TASK DESCRIPTION -> Please transcribe the listing below in full, exactly as written, leaving out its pictures.

━━━ GIVEN ENTRIES ━━━

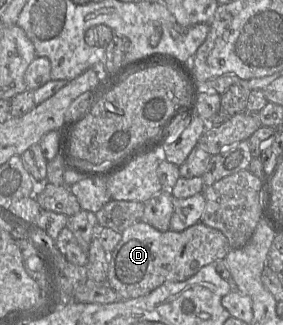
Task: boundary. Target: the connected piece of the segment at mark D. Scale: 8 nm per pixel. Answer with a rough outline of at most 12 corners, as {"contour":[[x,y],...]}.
{"contour":[[140,220],[107,254],[120,300],[181,282],[230,250],[198,222],[161,232]]}

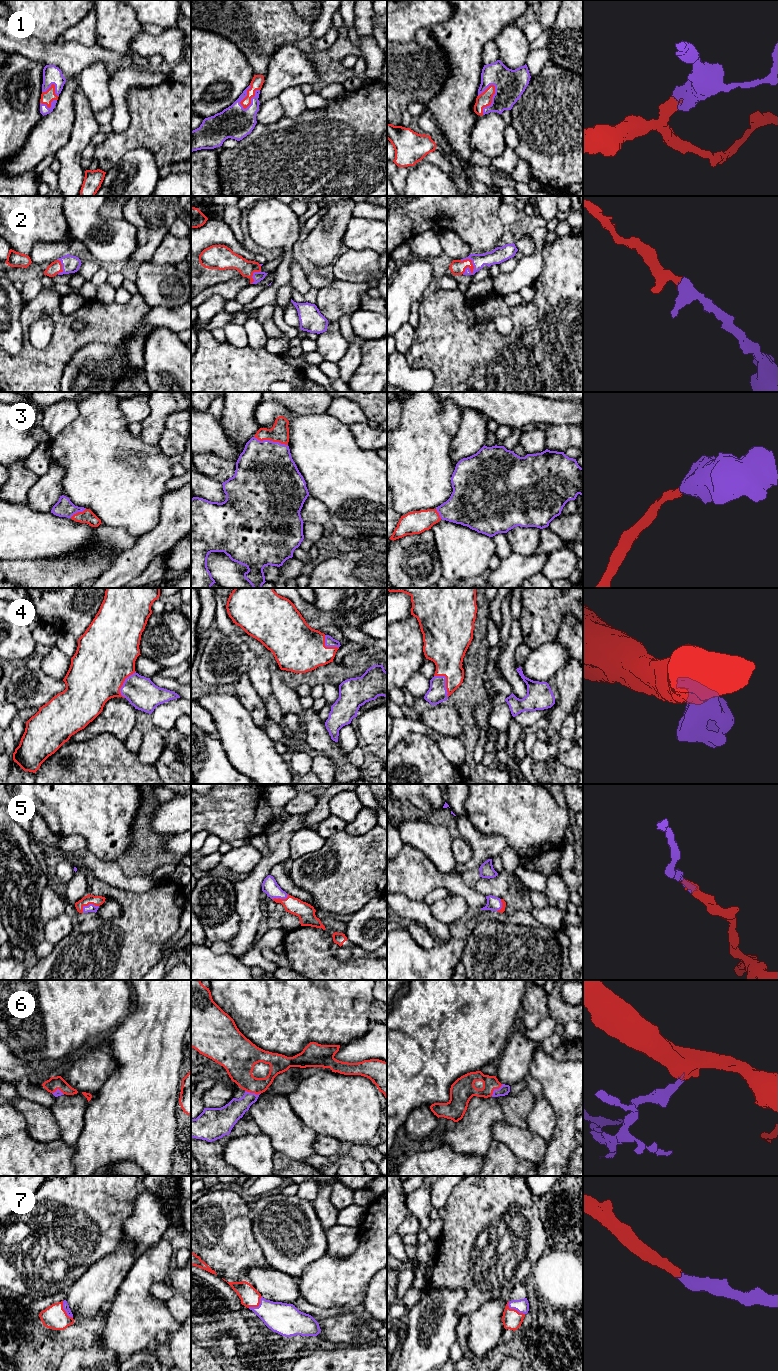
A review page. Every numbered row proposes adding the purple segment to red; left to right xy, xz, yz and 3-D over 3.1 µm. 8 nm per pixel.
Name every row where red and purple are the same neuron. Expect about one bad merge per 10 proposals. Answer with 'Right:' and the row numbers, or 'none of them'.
Right: 1, 2, 3, 4, 5, 6, 7

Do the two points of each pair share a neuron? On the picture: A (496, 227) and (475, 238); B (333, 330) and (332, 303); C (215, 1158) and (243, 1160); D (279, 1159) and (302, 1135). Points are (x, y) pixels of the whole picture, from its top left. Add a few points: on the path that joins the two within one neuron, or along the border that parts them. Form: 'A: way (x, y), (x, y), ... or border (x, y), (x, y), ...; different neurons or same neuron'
A: way (491, 228), (485, 228), (480, 233); same neuron
B: border (328, 320), (337, 322); different neurons
C: border (231, 1137), (223, 1152), (223, 1159), (229, 1165); different neurons
D: border (275, 1151), (279, 1151), (287, 1157), (304, 1164); different neurons

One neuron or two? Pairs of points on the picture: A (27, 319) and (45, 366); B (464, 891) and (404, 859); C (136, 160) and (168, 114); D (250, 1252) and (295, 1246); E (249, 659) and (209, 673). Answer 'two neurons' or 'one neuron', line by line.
A: one neuron
B: one neuron
C: two neurons
D: two neurons
E: one neuron

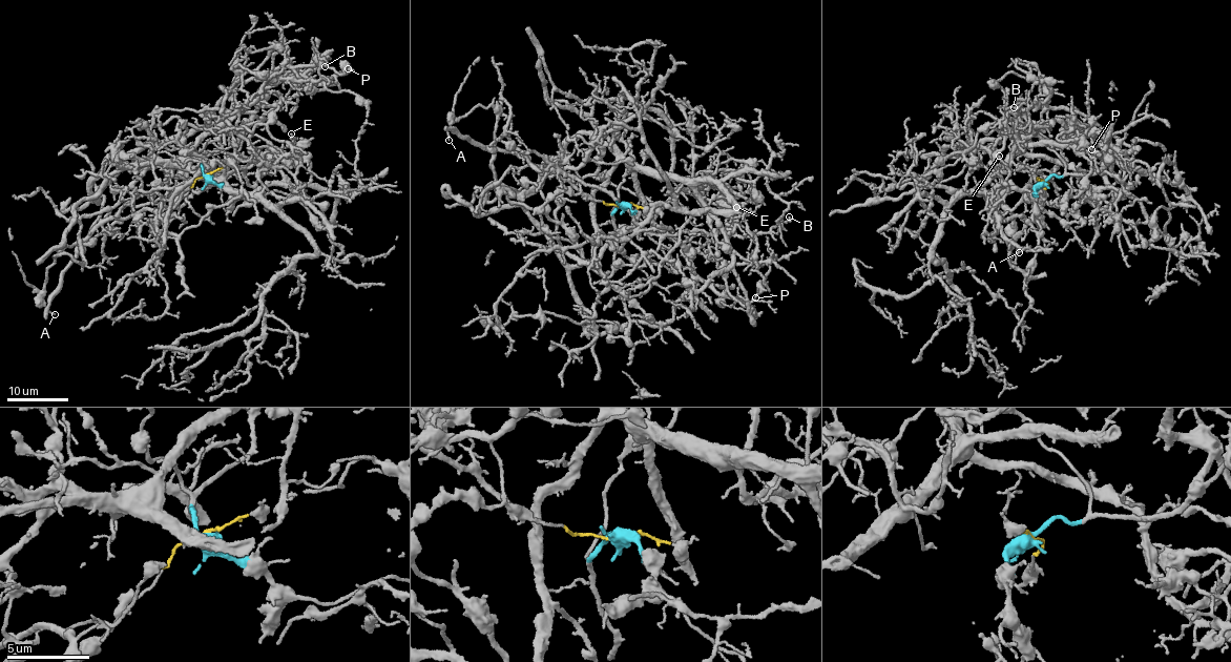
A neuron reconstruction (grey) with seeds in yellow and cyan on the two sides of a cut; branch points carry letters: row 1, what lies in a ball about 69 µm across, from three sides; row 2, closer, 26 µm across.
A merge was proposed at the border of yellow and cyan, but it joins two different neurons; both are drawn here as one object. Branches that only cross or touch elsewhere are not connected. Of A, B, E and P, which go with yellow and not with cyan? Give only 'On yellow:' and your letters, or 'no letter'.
On yellow: A

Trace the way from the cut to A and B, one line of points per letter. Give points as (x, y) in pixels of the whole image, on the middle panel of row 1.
A: (622, 205), (609, 205), (581, 191), (575, 170), (540, 169), (514, 152), (472, 144), (450, 129), (447, 140)
B: (622, 205), (612, 214), (621, 249), (623, 231), (643, 228), (687, 247), (695, 235), (762, 234), (789, 216)

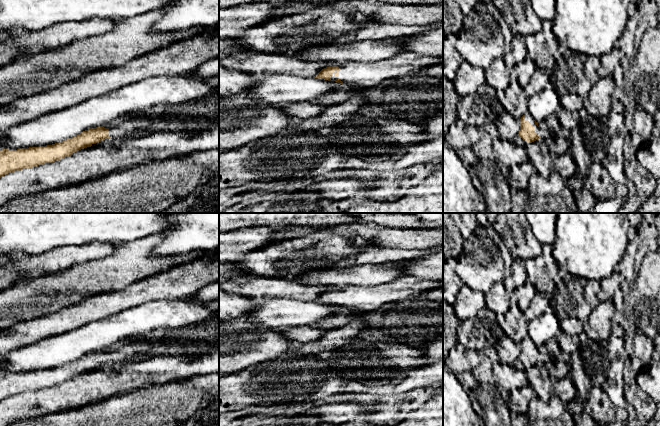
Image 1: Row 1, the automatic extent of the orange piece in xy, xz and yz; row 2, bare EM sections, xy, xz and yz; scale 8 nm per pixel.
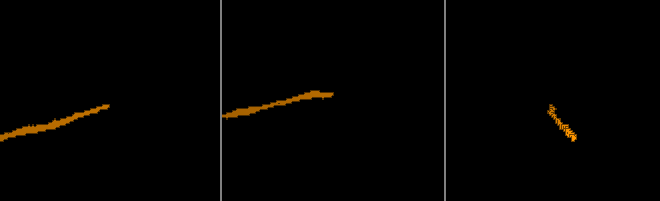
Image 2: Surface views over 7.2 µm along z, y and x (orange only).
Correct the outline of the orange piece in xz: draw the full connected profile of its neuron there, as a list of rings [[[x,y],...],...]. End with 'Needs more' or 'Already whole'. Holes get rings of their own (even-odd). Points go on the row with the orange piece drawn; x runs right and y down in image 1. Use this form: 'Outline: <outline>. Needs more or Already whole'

━━━

EXPECTED ANSWER ->
Task: boundary. Target: the connected piece of the segment at mark D. Scale: 8 nm per pixel. Answer with a rough outline of at most 12 corners, as {"contour":[[x,y],...]}.
{"contour":[[140,220],[107,254],[120,300],[181,282],[230,250],[198,222],[161,232]]}

A review page. Every numbered row proposes adding the purple segment to red; left to right xy, xz, yz and 3-D over 3.1 µm. 8 nm per pixel.
Name every row where red and purple are the same neuron. Expect about one bad merge per 10 proposals. Answer with 'Right:' and the row numbers, or 'none of them'.
Right: 1, 2, 3, 4, 5, 6, 7

Do the two points of each pair share a neuron? On the picture: A (496, 227) and (475, 238); B (333, 330) and (332, 303); C (215, 1158) and (243, 1160); D (279, 1159) and (302, 1135). Points are (x, y) pixels of the whole picture, from its top left. Add a few points: on the path that joins the two within one neuron, or along the border that parts them. Form: 'A: way (x, y), (x, y), ... or border (x, y), (x, y), ...; different neurons or same neuron'
A: way (491, 228), (485, 228), (480, 233); same neuron
B: border (328, 320), (337, 322); different neurons
C: border (231, 1137), (223, 1152), (223, 1159), (229, 1165); different neurons
D: border (275, 1151), (279, 1151), (287, 1157), (304, 1164); different neurons

One neuron or two? Pairs of points on the picture: A (27, 319) and (45, 366); B (464, 891) and (404, 859); C (136, 160) and (168, 114); D (250, 1252) and (295, 1246); E (249, 659) and (209, 673). Answer 'two neurons' or 'one neuron', line by line.
A: one neuron
B: one neuron
C: two neurons
D: two neurons
E: one neuron

A neuron reconstruction (grey) with seeds in yellow and cyan on the two sides of a cut; branch points carry letters: row 1, what lies in a ball about 69 µm across, from three sides; row 2, closer, 26 µm across.
A merge was proposed at the border of yellow and cyan, but it joins two different neurons; both are drawn here as one object. Branches that only cross or touch elsewhere are not connected. Of A, B, E and P, which go with yellow and not with cyan? Give only 'On yellow:' and your letters, or 'no letter'.
On yellow: A

Trace the way from the cut to A and B, one line of points per letter. Give points as (x, y) in pixels of the whole image, on the middle panel of row 1.
A: (622, 205), (609, 205), (581, 191), (575, 170), (540, 169), (514, 152), (472, 144), (450, 129), (447, 140)
B: (622, 205), (612, 214), (621, 249), (623, 231), (643, 228), (687, 247), (695, 235), (762, 234), (789, 216)

Image 1: Row 1, the automatic extent of the orange piece in xy, xz and yz; row 2, bare EM sections, xy, xz and yz; scale 8 nm per pixel.
Image 2: Surface views over 7.2 µm along z, y and x (orange only).
Correct the outline of the orange piece in xz: draw the full connected profile of its neuron there, as a list of rings [[[x,y],...],...]. End with 'Needs more' or 'Already whole'. Holes get rings of their own (even-odd). Points go on the row with the orange piece drawn; x runs right and y down in image 1. Use this form: 'Outline: <outline>. Needs more or Already whole'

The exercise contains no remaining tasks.